You both throw 2 snowballs from an elevation of 14 m with the same initial speed of 12 m/s, but in different directions. You throw your snowball downward, at 40° below the horizontal;the other upward, at 40° above the horizontal. What is the speed of each ball when it is 5.0 m above the ground? (Neglect air resistance)
so Vox=Unknown and Voy= 12m/s
tan(40)=Vy/Vx so i got Vox=7.713m/s
velocity in the x vector doesn't change (no acceleration) so vf=7.713
Vf^2= V0^2+2gh and got Vfy=17.905
To get speed: V=sqrt(17.905^2 + 7.713^2) and got 19.50 m/s but it isnt correct. Any help is appreciated

Answer 1

I feel like the part I might have messed up on what determining what the initial velocity was for, whether it is a y vector or to be used as an hypotenuse to determine the relative x and y vector velocities. I have been working on the question for a long time and any help is appreciated

Answer 2

Ok, first thing I notice is that Voy (initial velocity in the y direction) isn't 12 m/s.

To decompose vectors into the x and y coordinates, we need to make a triangle and use trig functions.



Vi is your initial velocity. In this case, it's 12 m/s, and theta (The O with a belt on it) is your angle (+40 for one snowball, -40 for the other).

Can you find Vx and Vy for your snowballs?

Answer 3

exactly what I needed thank you! and the speeds are the same correct?

Answer 4

Once you get that, your approach should work fine.

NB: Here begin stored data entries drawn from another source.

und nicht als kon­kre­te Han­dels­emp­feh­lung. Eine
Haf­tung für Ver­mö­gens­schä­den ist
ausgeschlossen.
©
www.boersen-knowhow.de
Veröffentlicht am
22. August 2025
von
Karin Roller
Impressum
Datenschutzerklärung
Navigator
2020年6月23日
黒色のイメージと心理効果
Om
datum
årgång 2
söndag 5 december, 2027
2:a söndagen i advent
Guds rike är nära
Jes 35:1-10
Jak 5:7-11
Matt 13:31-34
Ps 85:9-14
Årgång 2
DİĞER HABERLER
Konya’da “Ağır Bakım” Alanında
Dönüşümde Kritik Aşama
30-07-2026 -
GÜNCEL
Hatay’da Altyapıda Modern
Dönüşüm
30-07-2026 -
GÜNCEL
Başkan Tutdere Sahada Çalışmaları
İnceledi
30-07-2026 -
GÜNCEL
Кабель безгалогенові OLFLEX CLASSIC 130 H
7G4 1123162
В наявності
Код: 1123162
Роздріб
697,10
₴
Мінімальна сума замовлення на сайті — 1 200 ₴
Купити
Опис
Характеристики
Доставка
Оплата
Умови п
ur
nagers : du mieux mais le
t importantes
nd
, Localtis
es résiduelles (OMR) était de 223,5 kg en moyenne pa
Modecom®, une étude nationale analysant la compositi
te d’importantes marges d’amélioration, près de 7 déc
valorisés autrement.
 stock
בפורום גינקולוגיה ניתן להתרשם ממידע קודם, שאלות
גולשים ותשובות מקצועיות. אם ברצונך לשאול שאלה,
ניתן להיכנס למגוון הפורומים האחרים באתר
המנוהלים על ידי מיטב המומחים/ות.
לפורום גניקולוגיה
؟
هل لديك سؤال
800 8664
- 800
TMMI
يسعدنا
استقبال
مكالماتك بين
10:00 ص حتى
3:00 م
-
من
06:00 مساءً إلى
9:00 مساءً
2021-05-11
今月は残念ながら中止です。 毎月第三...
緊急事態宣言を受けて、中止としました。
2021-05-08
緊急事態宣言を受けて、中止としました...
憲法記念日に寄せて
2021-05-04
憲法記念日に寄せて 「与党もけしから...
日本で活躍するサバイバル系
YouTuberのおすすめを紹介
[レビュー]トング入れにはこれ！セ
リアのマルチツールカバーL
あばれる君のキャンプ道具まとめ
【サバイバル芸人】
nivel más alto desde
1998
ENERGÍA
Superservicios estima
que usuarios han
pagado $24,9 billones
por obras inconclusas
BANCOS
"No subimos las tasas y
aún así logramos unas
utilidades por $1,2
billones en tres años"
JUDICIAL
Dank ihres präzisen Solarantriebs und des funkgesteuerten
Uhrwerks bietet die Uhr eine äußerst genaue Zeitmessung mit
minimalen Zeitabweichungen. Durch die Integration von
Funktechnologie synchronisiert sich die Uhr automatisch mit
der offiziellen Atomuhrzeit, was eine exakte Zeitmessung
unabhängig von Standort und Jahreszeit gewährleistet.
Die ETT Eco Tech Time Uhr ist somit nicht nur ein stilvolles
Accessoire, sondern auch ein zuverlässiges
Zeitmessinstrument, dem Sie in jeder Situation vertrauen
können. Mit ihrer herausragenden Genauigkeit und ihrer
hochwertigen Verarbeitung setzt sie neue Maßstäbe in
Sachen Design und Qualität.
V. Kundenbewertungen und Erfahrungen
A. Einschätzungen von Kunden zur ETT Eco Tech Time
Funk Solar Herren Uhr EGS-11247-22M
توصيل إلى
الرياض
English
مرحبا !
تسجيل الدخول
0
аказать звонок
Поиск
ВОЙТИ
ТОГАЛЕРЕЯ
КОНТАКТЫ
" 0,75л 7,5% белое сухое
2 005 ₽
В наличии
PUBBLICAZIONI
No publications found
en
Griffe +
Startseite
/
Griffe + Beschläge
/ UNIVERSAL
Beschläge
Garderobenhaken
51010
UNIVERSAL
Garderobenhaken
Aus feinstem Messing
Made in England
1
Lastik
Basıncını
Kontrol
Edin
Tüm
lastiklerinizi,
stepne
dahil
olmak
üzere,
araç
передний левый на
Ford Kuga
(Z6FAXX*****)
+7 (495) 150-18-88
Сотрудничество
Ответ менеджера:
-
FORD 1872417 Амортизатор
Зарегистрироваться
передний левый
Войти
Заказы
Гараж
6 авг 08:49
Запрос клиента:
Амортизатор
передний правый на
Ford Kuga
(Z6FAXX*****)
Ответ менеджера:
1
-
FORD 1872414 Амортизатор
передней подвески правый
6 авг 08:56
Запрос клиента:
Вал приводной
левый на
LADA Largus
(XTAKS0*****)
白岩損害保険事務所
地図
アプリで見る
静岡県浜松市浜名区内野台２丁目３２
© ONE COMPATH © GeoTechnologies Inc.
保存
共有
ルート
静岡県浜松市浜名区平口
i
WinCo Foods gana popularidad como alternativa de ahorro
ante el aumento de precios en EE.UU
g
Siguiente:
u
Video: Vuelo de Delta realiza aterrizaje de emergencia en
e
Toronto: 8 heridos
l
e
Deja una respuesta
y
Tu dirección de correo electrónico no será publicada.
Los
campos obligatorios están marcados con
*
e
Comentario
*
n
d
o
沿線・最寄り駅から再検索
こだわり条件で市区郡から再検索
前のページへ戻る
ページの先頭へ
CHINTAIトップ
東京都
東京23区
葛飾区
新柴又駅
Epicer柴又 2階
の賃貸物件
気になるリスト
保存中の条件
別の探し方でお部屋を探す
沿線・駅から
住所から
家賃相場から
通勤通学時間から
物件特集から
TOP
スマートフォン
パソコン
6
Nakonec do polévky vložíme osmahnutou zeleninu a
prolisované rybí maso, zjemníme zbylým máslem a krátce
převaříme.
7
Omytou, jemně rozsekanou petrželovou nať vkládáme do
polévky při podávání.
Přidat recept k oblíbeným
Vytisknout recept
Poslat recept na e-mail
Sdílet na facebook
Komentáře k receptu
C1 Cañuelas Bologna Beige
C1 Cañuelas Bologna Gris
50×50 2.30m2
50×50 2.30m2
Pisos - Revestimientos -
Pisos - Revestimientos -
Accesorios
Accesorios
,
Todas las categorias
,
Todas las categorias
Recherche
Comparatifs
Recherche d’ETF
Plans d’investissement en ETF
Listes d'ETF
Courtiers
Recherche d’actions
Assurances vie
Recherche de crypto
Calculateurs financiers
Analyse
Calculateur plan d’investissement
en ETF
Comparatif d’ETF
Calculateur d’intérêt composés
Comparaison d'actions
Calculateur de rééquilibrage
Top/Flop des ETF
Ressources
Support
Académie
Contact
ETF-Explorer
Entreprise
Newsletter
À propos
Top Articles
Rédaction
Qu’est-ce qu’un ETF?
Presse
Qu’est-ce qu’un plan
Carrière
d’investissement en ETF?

Alternatively, we could examine the energy:
\[\frac{1}{2}mv_f^2 = \frac{1}{2}mv_i^2 + mg\Delta h\]
\[\frac{1}{2}v_f^2 = \frac{1}{2}v_i^2 + g\Delta h\]
\[v_f^2 = v_i^2 + 2g\Delta h\]
Where Delta h is the change in height from the starting point.

You'll notice that this is exactly what your final equation is.

Answer 5

Yep, the speeds will be the same for both snowballs :)

Answer 6

Youre awesome. Thank you again!

Answer 7

My pleasure :)